--- WHAT IS ASKED ---
**A.** From the passage on business simplicity, list the payoffs it names for home builders who tighten up their execution.
**B.** Write out word for word the part of the passage on business simplicity that opens with the words containing "The need for" and closes with "too many directions.".

--- PAGE EXTRACT ---
┄┄┄┄┄┄
“Simplicity, simplicity, simplicity! I say let your affairs be two or three, not a hundred or a thousand; instead of a million count half a dozen."
-Thoreau, Walden
In “Money Ball" (April 2015), I recommended that home builders who want to outperform their peers and take advantage of the brightening but still unsettled home building market need to tighten up their execution across the board. The payoffs include better customer retention, higher profits, and the ability to innovate in ways that create value for the company and its customers. Before a company can focus on tightening, however, it needs to simplify its business processes.
The need for simplification and focus is just as important for building product manufacturers (BPMs). The problem is that developing a mindset of simplicity isn’t, well, all that simple.
One of the most challenging tasks for every company is to learn how to say “no." Most end up trying to serve too many customers, and are reluctant to refuse any customer requests, even if those requests dilute the company's focus by pulling it in too many directions.
┄┄┄┄┄┄
--- SUPPLIED DATA ---
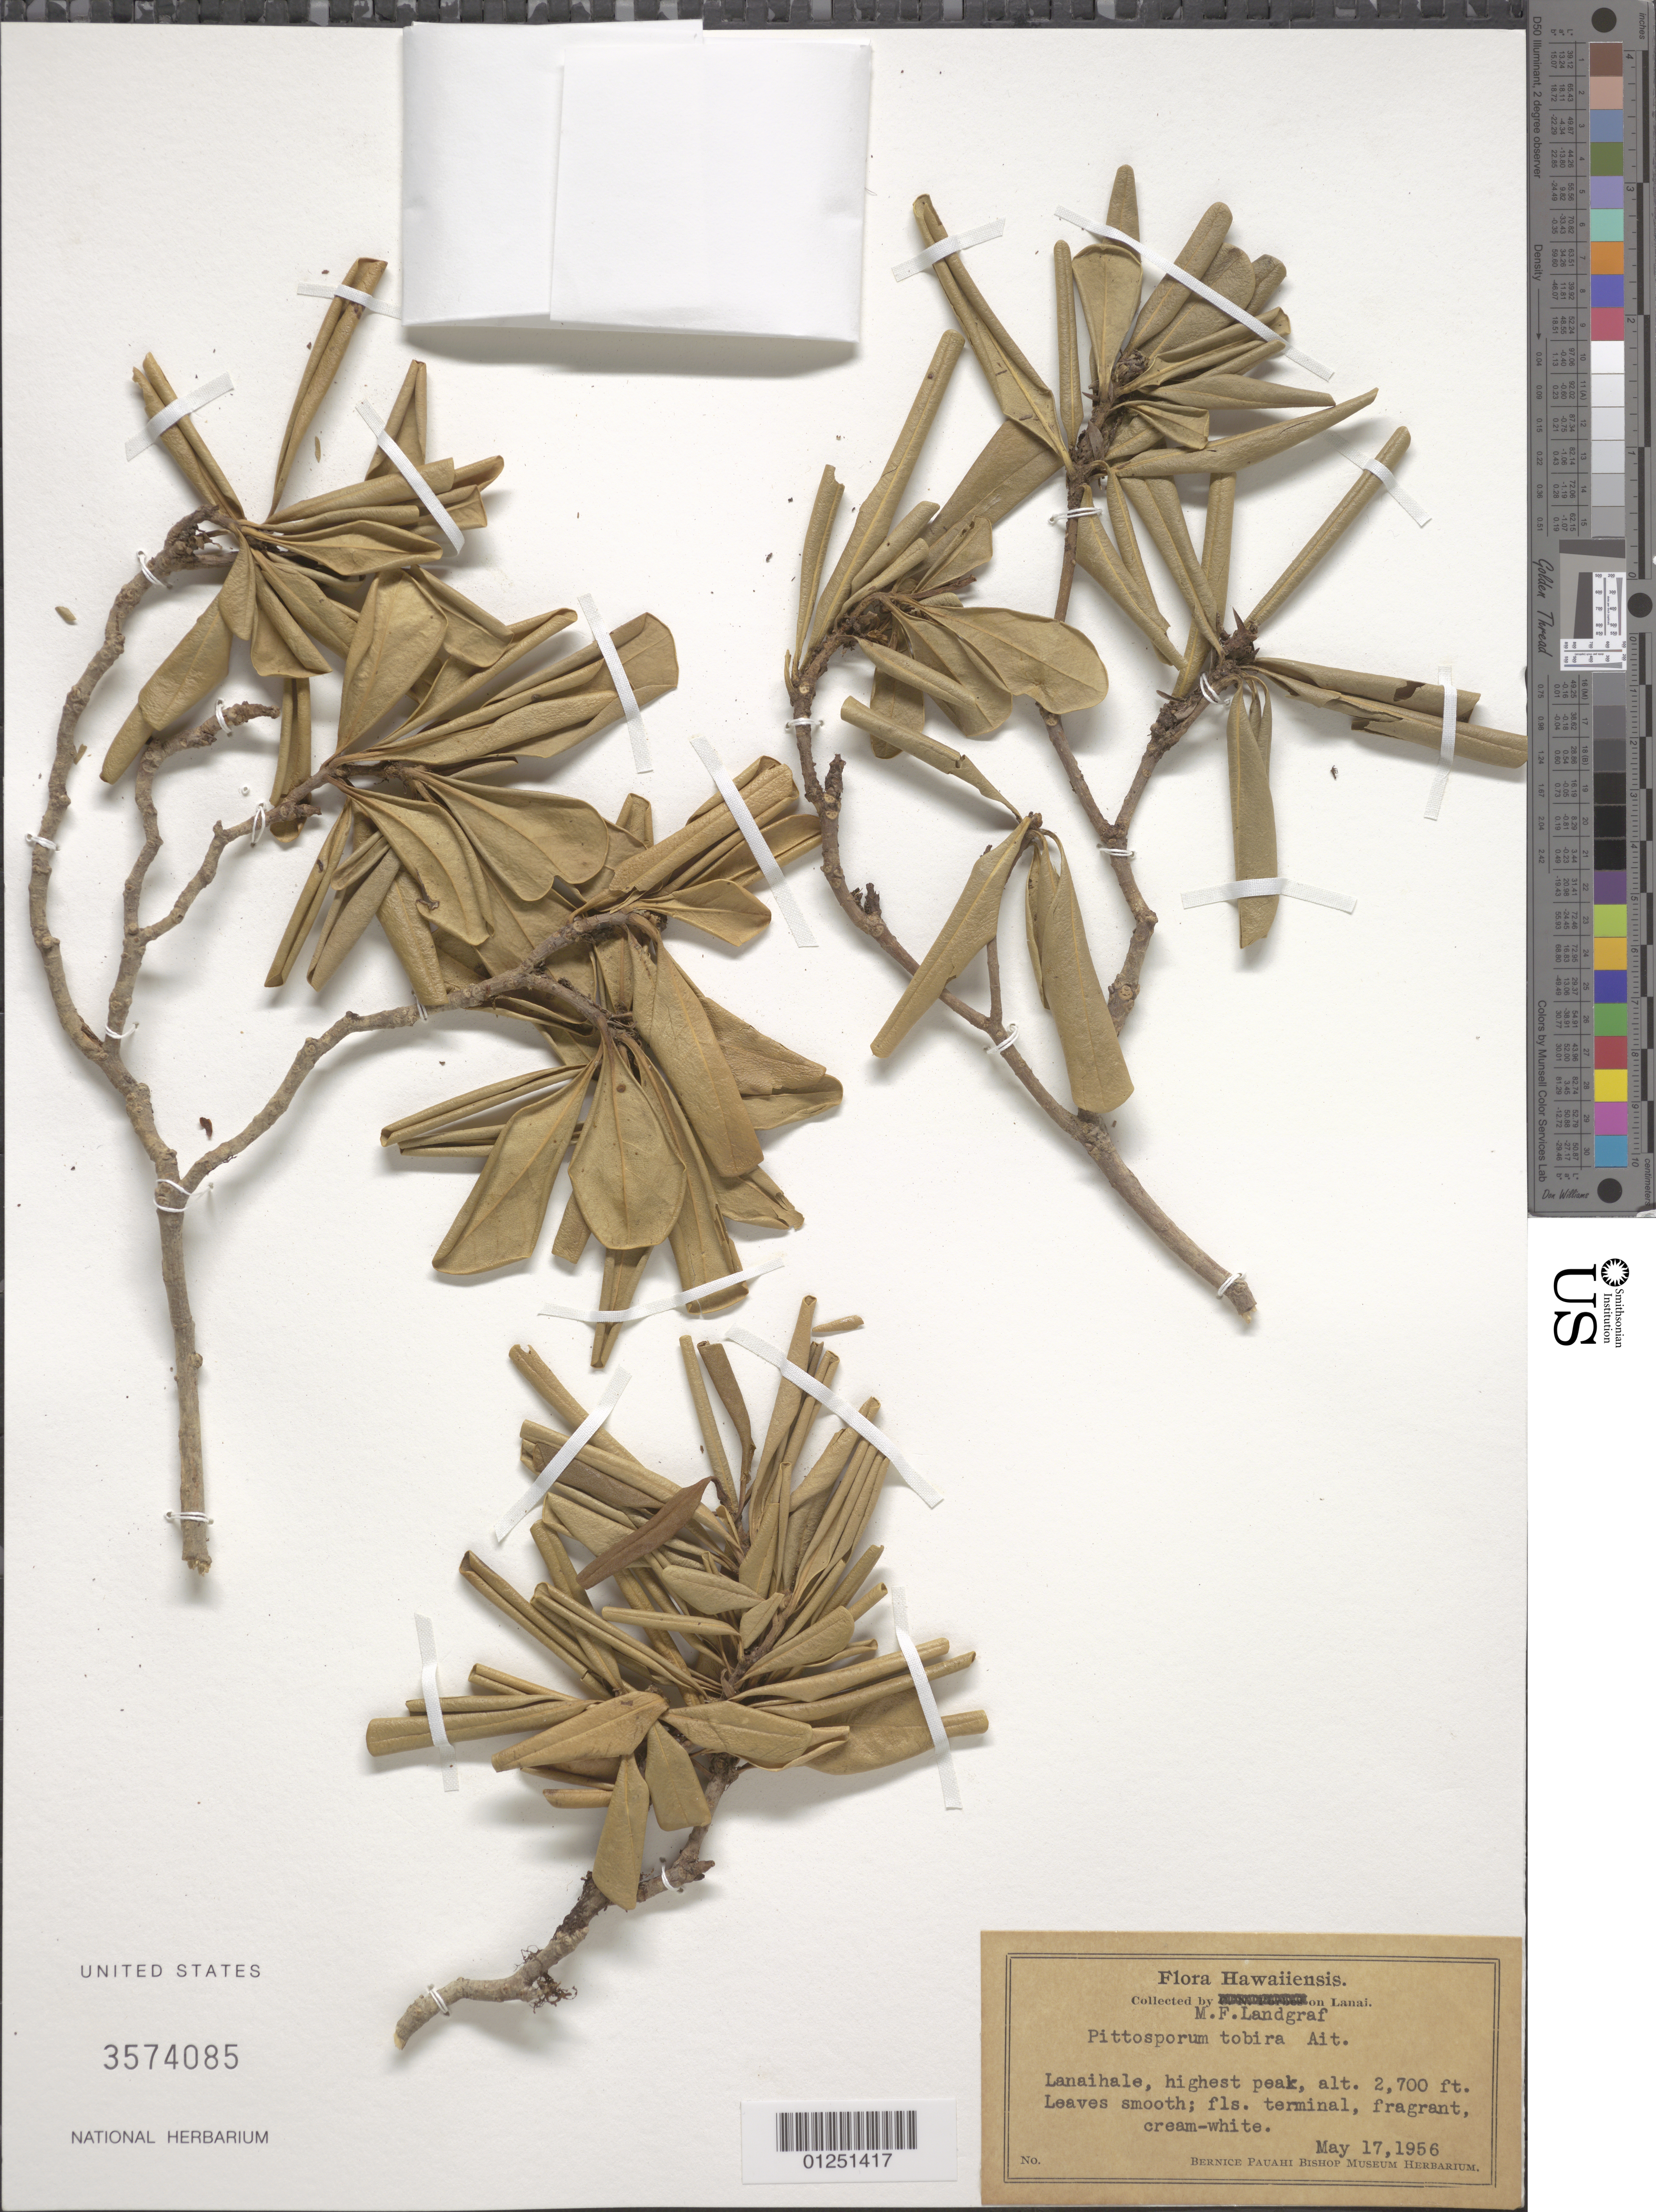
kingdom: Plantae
┄┄┄┄┄┄
--- EXERCISE RESULTS ---
**A.**
- Better customer retention
- Higher profits
- The ability to innovate in ways that create value for the company and its customers

**B.**
The need for simplification and focus is just as important for building product manufacturers (BPMs). The problem is that developing a mindset of simplicity isn’t, well, all that simple.
One of the most challenging tasks for every company is to learn how to say “no." Most end up trying to serve too many customers, and are reluctant to refuse any customer requests, even if those requests dilute the company's focus by pulling it in too many directions.